Travail demandé —
A. Dans l'entretien sur le syndicalisme lycéen, traduisez en anglais la phrase « Leurs associations sont centralisées, alors que notre syndicat fonctionne grâce à des fédérations locales. »
B. D'après l'entretien sur le syndicalisme lycéen, à quelle instance le syndicat siège-t-il pour porter la voix lycéenne au sein des institutions ?

Texte du document —
____

Comment vous assurez-vous, en tant qu’organisation représentant les lycéens, que justement la voix des lycéens est bien entendue, et surtout correctement portée ?
Il y a tout d’abord une grande différence entre le syndicat lycéen que nous sommes, et les associations lycéennes nationales, à l’image de Renouveau Lycéen ou de Les Lycéens!. Eux sont plus centrés sur les questions institutionnelles, alors que nous nous attaquons à l’ensemble des sujets, et avons “un pied dans la rue”. Leurs associations sont centralisées, alors que notre syndicat fonctionne grâce à des fédérations locales. Cela nous permet d’avoir un rapport de proximité avec l’ensemble des lycéens, qu’ils soient syndiqués USL ou non. Notre but est de médiatiser les problèmes qu’ils nous font remonter. Je pense notamment à un lycée d’Amiens, où l’hiver dernier, ils n’avaient plus de chauffage.
Vous parlez de vos interventions auprès des lycées, et justement, le 5 décembre 2024, suite aux mesures proposées par le gouvernement Barnier, vous avez appelé sur votre compte Instagram au blocage des lycées, et d’après vous 150 lycées ont répondu à l’appel. Le blocus est-il le seul moyen d’imposer un rapport de force avec le gouvernement, ou avez-vous d’autres formes de mobilisation ?
Ce qui est vrai, c’est qu’en tant que lycéens, nous n’avons pas autant de droits que les professeurs, par exemple. Nous n’avons pas le droit de grève, ni même le droit de manifester à l’intérieur de notre établissement, quand bien même nous avons une liberté d’expression assez large. Nous sommes en fait infantilisés sur un grand nombre de luttes. Mais les blocus ne datent pas d’aujourd’hui, parce que dès mai 68, beaucoup d’établissements avaient été bloqués contre les directives gouvernementales. Le fait est que le blocus est aujourd’hui notre principal moyen de nous faire entendre, afin de faire bouger les choses. Parce que cela est médiatisé, que cela attire du monde, et ainsi la lutte en est d’autant plus visible. Après, on ne se base pas uniquement sur cette méthode, parce que nous siégeons également au Conseil Supérieur de l’Education, ce qui permet de faire porter la voix lycéenne au sein des institutions.

____

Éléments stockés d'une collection
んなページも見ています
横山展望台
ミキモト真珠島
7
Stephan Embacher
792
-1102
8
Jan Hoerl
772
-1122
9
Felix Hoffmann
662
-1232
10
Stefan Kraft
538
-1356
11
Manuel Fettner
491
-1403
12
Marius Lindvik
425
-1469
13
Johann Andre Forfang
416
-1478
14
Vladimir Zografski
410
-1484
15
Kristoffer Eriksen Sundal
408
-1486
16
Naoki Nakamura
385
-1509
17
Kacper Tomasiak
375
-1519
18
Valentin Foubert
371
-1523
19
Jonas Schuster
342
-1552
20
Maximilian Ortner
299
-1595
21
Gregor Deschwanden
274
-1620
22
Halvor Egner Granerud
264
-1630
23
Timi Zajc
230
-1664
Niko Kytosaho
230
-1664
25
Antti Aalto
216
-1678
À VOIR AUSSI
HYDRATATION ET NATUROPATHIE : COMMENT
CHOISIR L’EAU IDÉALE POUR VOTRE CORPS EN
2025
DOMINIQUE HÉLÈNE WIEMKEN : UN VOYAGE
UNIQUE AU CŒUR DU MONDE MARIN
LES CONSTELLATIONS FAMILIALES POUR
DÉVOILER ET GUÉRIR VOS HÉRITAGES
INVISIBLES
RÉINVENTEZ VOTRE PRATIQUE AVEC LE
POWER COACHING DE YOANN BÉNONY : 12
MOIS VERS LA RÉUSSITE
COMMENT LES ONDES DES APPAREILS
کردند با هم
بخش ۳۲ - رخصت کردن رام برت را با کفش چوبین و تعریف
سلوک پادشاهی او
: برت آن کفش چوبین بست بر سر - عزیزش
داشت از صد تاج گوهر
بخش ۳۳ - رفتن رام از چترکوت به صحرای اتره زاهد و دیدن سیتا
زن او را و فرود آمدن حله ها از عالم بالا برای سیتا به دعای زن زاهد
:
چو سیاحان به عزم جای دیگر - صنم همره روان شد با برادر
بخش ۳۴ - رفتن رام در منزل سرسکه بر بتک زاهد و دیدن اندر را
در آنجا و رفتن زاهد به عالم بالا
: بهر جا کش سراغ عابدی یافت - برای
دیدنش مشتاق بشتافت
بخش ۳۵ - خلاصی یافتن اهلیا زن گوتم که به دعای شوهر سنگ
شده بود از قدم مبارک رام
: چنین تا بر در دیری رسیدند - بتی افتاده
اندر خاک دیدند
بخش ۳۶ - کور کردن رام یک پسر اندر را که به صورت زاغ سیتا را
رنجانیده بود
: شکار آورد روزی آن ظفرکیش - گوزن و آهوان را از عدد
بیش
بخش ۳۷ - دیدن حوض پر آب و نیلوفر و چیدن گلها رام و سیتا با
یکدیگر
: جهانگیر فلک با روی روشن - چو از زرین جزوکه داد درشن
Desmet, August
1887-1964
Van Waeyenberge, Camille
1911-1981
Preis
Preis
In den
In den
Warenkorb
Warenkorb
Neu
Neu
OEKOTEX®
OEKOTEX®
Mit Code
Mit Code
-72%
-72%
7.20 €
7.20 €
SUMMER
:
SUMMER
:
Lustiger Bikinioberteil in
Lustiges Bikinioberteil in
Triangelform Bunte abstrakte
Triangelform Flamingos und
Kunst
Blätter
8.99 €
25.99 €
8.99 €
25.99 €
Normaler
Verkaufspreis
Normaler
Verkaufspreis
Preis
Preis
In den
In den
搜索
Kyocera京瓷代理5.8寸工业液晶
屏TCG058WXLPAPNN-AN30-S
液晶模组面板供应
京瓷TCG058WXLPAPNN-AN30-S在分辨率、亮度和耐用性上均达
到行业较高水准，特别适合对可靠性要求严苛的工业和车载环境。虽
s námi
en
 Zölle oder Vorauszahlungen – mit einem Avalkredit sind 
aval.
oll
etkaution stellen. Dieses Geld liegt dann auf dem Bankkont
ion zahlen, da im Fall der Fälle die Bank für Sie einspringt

____

Résultats dans l'ordre —
A. Their associations are centralized, whereas our union operates through local federations.

B. Au Conseil Supérieur de l'Education.